Конечно, Анька расправилась со Степаном, а меня сделала соучастницей. Может, мне все-таки обратиться в милицию, пока не поздно? Но что мне грозит за соучастие? Нет, в тюрьму мне совсем не хотелось. И как же тогда Костик?! То есть нужно обращаться совсем не в милицию, а к кому-то, кто мне поможет. А помочь может лишь тот, в чьих интересах остановить Аньку.

Например, Инесса Кальвинскене. Кстати, почему она мне не звонит? Ведь хотела же привлекать меня к каким-то мероприятиям? Или у нее сейчас все силы направлены на поиски Аньки? Или те, перед кем я должна была изображать Аньку, знают об ее исчезновении? А, может, мне самой связаться с Инессой и все честно рассказать? Что я боюсь — за сына, за себя. Помогите, мол, отработаю. Только спрячьте эту сумасшедшую в психушку — или куда там еще, чтобы я ее больше никогда не видела, чтобы она оставила меня в покое. Скажу, что она угрожала сыну. Сообщу Инессе, где может находиться ее собственный сын — если она его до сих пор не нашла.

Или, может, все-таки к Артему? Нет, с ним я вчера все испортила. После вчерашнего я не могу к нему идти. Но, может, все-таки? Сказать, что Анька прикрепила к моей одежде микрофон и все слушала? Мы с Костиком укроемся в загородной усадьбе Комиссарова, пока он будет искать Аньку. Но ни Инесса, ни Артем не понравились Костику…

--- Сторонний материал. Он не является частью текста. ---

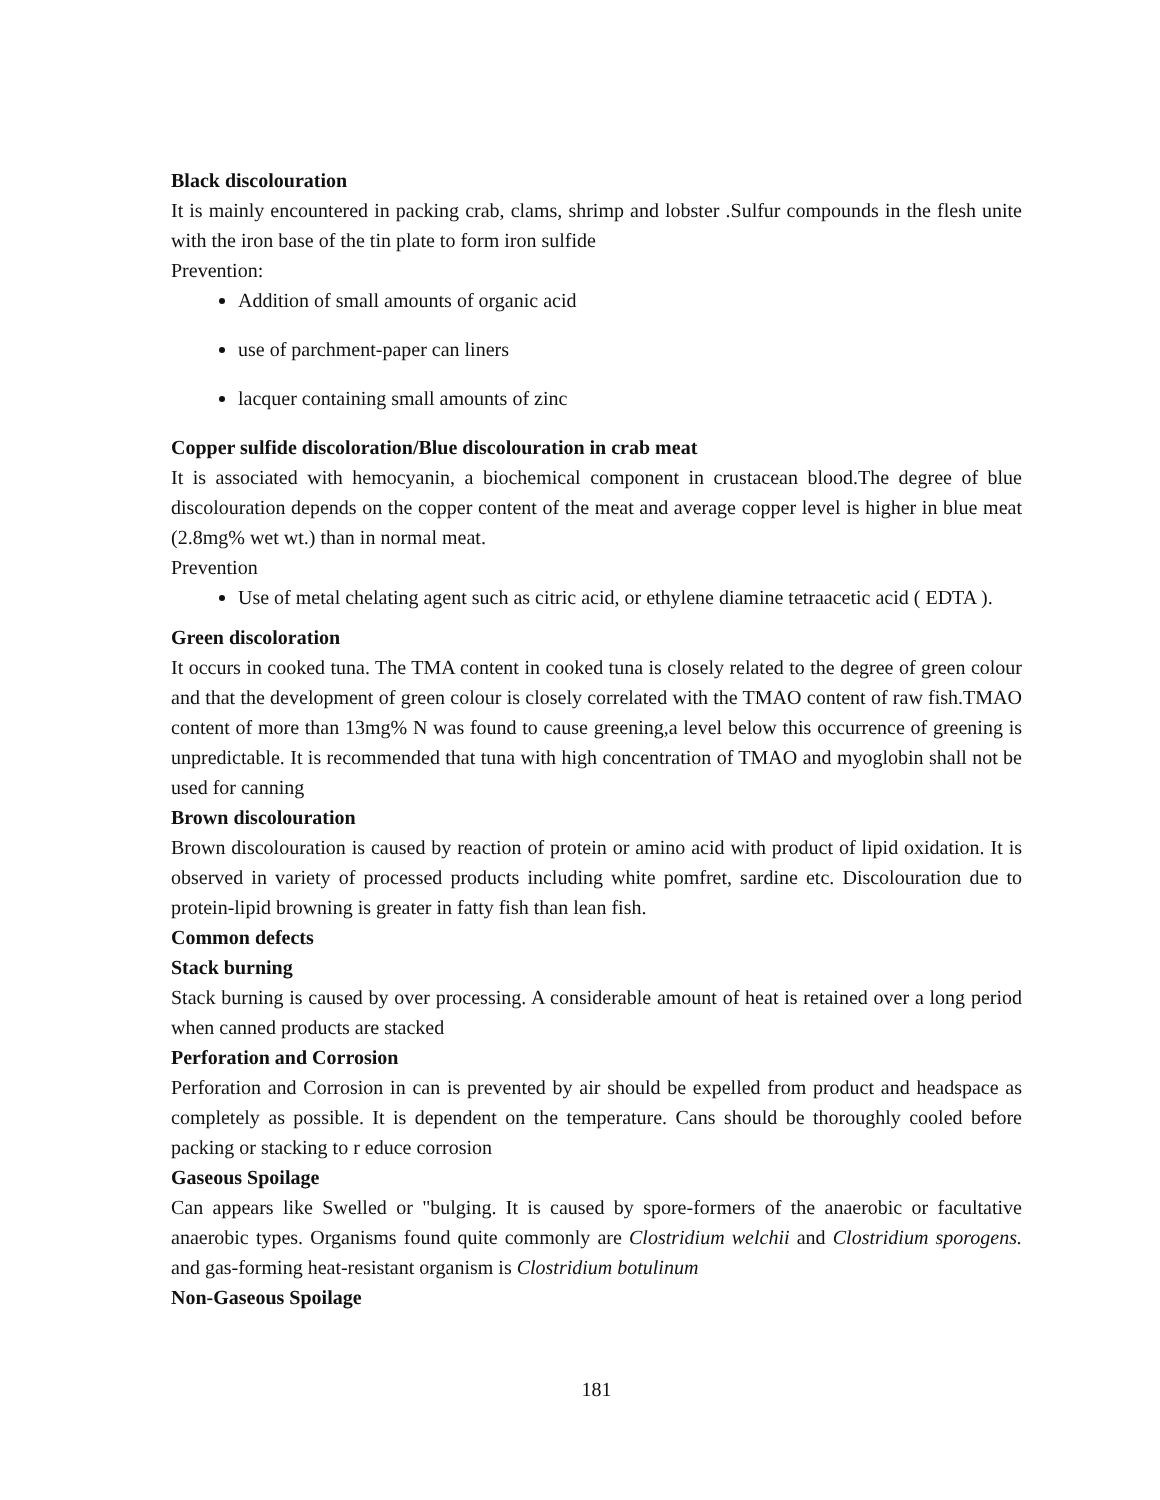Black discolouration
It is mainly encountered in packing crab, clams, shrimp and lobster .Sulfur compounds in the flesh unite with the iron base of the tin plate to form iron sulfide
Prevention:
Addition of small amounts of organic acid
use of parchment-paper can liners
lacquer containing small amounts of zinc
Copper sulfide discoloration/Blue discolouration in crab meat
It is associated with hemocyanin, a biochemical component in crustacean blood.The degree of blue discolouration depends on the copper content of the meat and average copper level is higher in blue meat (2.8mg% wet wt.) than in normal meat.
Prevention
Use of metal chelating agent such as citric acid, or ethylene diamine tetraacetic acid ( EDTA ).
Green discoloration
It occurs in cooked tuna. The TMA content in cooked tuna is closely related to the degree of green colour and that the development of green colour is closely correlated with the TMAO content of raw fish.TMAO content of more than 13mg% N was found to cause greening,a level below this occurrence of greening is unpredictable. It is recommended that tuna with high concentration of TMAO and myoglobin shall not be used for canning
Brown discolouration
Brown discolouration is caused by reaction of protein or amino acid with product of lipid oxidation. It is observed in variety of processed products including white pomfret, sardine etc. Discolouration due to protein-lipid browning is greater in fatty fish than lean fish.
Common defects
Stack burning
Stack burning is caused by over processing. A considerable amount of heat is retained over a long period when canned products are stacked
Perforation and Corrosion
Perforation and Corrosion in can is prevented by air should be expelled from product and headspace as completely as possible. It is dependent on the temperature. Cans should be thoroughly cooled before packing or stacking to r educe corrosion
Gaseous Spoilage
Can appears like Swelled or "bulging. It is caused by spore-formers of the anaerobic or facultative anaerobic types. Organisms found quite commonly are Clostridium welchii and Clostridium sporogens. and gas-forming heat-resistant organism is Clostridium botulinum
Non-Gaseous Spoilage
181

— Так, ты долго собираешься здесь сидеть? — прервал мои размышления Анькин голос. — Быстро оторвала задницу — и вперед!

— Куда — вперед? — устало спросила я.

— Домой не хочешь? Там у тебя, между прочим, ребенок один спит. Вставай, поехали.

Я встала с края ванны, и у меня тут же закружилась голова. Анька подхватила меня и помогла дойти до двери. Лед уже почти растаял, так что я оставила его в ванной. У лестницы, ведущей на чердак, я села на бетонный пол и зарыдала.

— Не полезу. Что хочешь делай — не полезу. У меня голова кружится. Меня тошнит. У меня сотрясение мозга.

— Лера, возьми себя в руки, — сказала Анька.

— Я не могу. Не могу!

Тогда она открыла спортивную сумку и протянула руку к какой-то ампуле. Это движение подействовало на меня, словно удар хлыста по боку скаковой лошади, идущей к финишной черте. Я мгновенно вскочила на ноги и пулей взлетела по металлическим реечкам — только бы не получить дозу какой-то дряни, которую Анька носила с собой. Но сил хватило ненадолго. Мне опять стало худо. Стоя на крыше, я вдыхала прохладный ночной воздух, но от этого не становилось легче. Я уже собиралась опуститься на грязную крышу, но тут из проема появилась Анька, взяла меня под руку и потащила к нужному нам входу на чердак над последней парадной. Я не сопротивлялась.